━━━ Pasaje proporcionado ━━━

Durante la década de los ochenta en el Reino Unido y Estados Unidos hubo huelgas mineras históricas, que enfrentaron la decisión de los gobiernos de Thatcher y Reagan de acabar con sus conquistas sindicales. Los sindicatos mineros dieron batallas largas y dramáticas. Su derrota significó el cierre de minas, el inició de la desregulación laboral y la privatización de bienes públicos. La huelga de 1983 de los sindicatos mineros del sur de Arizona fue sostenida durante 18 meses por las mujeres, la mayoría, de origen mexicano.

Era necesario derrotarlas. Acabar con los sindicatos que durante dos generaciones sostuvieron huelgas cada revisión contractual y lograron mantener salarios razonables, servicios médicos, seguridad contractual, jubilaciones y, en algunos casos, vivienda obrera. Estas conquistas, se quejaba Hayek, el ideólogo del neoliberalismo, eran los causantes de la crisis del capitalismo en occidente desde 1973 por sus presiones reivindicativas. Explicaba que los altos salarios y seguridad social presionaban a la baja las ganancias empresariales.

El padre del neoliberalismo había esperado casi tres décadas para, según él, evidenciar que el Estado de Bienestar de la posguerra en los países del capitalismo avanzado había engendrado la crisis mundial por ceder a las demandas de sindicatos que detentaban contratos colectivos, gastaba mucho en seguridad social e inhibía la cultura del mérito y, en consecuencia, la auténtica libertad.

Morenci, Ajo y Clifton eran pueblos mineros que configuraban un enclave minero en el desierto de Arizona, controlado por Phelps Dodge, el consorcio que regenteaba la extracción y procesamiento del cobre. Cuando llegó la renegociación contractual en junio de 1983, la corporación cuprífera quiso disminuir los salarios. El sindicato aceptó un congelamiento salarial pero no una disminución. Estalló la huelga. La corriente mundial de sometimiento a la fuerza colectiva trabajadora estaba en marcha.

Phelps Dodge contrató centenares de esquiroles a los que les proveyó vivienda, traslados y promesas de empleo indefinido. La huelga era legal pero los mineros solo podían esperar el curso de las negociaciones en piquetes de huelga en el camino a la mina. Comenzó el acoso de la empresa y el apoyo total del gobierno federal. Mandaron a esos pequeños pueblos a más de mil elementos de la guardia nacional. Su función era proteger a los esquiroles. Montar provocaciones contra los mineros, acusándolos de violentos y anarquistas. Iniciaron las detenciones de mineros por lanzar una piedra o decir malas palabras. Se trataba de sacarlos de las guardias de la huelga.

━━━ Datos proporcionados ━━━

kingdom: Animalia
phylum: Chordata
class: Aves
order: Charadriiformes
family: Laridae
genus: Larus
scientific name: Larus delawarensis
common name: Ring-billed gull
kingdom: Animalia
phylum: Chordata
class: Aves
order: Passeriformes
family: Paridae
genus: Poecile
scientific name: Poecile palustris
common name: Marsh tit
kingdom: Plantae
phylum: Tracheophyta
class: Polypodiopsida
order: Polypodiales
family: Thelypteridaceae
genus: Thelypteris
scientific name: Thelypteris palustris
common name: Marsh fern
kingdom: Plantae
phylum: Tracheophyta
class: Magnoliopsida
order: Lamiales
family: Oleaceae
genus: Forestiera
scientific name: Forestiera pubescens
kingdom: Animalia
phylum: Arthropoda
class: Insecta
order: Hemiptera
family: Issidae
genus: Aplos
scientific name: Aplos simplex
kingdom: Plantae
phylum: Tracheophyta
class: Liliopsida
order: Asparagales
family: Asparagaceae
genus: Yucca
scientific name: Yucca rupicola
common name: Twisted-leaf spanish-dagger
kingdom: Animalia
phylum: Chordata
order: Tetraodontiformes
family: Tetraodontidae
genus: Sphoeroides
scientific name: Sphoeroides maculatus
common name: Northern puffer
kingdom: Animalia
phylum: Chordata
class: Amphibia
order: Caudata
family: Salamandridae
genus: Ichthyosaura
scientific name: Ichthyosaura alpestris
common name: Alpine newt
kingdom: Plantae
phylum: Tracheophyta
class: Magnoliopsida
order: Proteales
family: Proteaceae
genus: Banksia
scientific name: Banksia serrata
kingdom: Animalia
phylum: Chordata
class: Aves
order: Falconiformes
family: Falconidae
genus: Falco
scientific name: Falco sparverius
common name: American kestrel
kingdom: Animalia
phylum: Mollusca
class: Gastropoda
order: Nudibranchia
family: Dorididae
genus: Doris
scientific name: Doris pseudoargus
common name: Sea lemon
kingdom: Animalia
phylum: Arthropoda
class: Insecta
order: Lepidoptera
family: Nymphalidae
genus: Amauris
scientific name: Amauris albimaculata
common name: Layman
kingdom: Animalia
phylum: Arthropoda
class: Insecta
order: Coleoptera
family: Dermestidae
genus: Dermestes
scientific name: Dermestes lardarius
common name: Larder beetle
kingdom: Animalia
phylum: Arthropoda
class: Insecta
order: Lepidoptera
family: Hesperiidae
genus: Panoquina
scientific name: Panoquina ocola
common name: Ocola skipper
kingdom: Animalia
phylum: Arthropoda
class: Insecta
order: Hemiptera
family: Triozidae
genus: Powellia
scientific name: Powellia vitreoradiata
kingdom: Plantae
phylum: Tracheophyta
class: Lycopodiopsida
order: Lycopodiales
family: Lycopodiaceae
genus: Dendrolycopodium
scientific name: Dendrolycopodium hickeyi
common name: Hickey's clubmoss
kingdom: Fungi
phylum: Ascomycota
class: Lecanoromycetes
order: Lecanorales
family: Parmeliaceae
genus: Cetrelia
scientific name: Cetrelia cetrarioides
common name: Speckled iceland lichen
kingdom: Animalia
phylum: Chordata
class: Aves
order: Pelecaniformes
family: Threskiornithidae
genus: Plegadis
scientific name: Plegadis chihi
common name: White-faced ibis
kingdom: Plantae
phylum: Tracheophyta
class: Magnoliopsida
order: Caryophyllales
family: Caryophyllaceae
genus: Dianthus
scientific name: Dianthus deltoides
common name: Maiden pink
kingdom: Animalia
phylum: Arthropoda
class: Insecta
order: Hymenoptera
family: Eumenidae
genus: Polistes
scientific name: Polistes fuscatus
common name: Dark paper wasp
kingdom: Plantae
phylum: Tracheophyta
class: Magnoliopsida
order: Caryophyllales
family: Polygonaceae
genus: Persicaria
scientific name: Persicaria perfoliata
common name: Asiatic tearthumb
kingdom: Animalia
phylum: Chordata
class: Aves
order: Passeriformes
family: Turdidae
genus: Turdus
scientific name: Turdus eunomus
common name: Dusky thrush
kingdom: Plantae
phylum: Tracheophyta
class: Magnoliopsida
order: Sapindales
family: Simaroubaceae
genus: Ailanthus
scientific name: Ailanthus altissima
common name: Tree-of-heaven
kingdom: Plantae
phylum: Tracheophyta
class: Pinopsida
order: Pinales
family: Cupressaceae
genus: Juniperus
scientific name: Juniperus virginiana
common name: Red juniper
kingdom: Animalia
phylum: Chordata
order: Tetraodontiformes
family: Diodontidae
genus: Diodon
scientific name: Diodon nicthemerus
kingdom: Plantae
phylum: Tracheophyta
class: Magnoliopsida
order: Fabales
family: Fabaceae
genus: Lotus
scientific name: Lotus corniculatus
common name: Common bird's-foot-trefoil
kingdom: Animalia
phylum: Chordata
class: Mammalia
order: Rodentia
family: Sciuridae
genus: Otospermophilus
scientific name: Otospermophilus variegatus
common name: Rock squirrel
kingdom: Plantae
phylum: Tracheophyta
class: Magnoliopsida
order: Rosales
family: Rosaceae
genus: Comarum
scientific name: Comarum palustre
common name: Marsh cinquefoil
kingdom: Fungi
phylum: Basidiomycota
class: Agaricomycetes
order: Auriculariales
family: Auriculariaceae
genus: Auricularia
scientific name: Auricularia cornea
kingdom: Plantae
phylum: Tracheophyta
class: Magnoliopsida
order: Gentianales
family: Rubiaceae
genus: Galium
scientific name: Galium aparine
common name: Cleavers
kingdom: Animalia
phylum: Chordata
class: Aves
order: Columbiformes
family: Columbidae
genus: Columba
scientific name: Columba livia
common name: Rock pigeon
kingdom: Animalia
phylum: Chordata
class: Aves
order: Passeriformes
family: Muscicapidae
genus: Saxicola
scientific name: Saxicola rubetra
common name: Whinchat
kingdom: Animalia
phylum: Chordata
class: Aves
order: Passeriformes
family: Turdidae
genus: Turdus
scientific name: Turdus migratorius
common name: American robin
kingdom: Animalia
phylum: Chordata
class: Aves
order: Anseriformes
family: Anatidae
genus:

━━━

Su objetivo: Reproduzca textualmente el fragmento del pasaje sobre la huelga minera de Arizona que comienza con "Era necesario derrotarlas." y continúa hasta "las ganancias empresariales.". Las entradas no guardan relación alguna con el pasaje.

Respuesta escrita:
Era necesario derrotarlas. Acabar con los sindicatos que durante dos generaciones sostuvieron huelgas cada revisión contractual y lograron mantener salarios razonables, servicios médicos, seguridad contractual, jubilaciones y, en algunos casos, vivienda obrera. Estas conquistas, se quejaba Hayek, el ideólogo del neoliberalismo, eran los causantes de la crisis del capitalismo en occidente desde 1973 por sus presiones reivindicativas. Explicaba que los altos salarios y seguridad social presionaban a la baja las ganancias empresariales.